A review by flappermyrtle
Vanessa and Virginia by Susan Sellers

3.0

This book hung about my book case for a good year and a half, and I vaguely remember finding it on a massive book sale event for a few euros and taking it home, liking its premise of filling in Virginia Woolf's life. And then, Susan Sellers turned out to be a lecturer on my MLitt programme and I recalled having this book. Which is why I finally read it!

The start was a bit slow. The novel is written from Vanessa's perspective, in a style loosely resembling stream-of-consciousness. Since these are all memories, I initially had some trouble with the fragmented timeline, but this might also be due to my fragmented reading of the book. Once I got into it properly, I pretty much read half of it in two hours, going much more smoothly with the flow of the novel.

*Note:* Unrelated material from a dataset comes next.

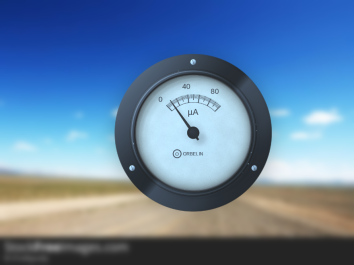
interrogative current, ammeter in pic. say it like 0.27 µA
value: 10 µA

Eventually, both sisters have their problems as characters, and Sellers is not afraid to show them. However, despite the abundance of detail and inner world of Vanessa, they never truly became flesh-and-blood to me - both remained a sort of hazy, dreamlike creatures. The bohemian lifestyle of both does not help ward this sensation of the fantastical off. While the novel is clearly very well researched, it refuses to turn the lives of the sisters into a neat narrative like so many other autofiction does, but this might have gone somewhat at the cost of the eventual readability of the book and sympathy of the reader.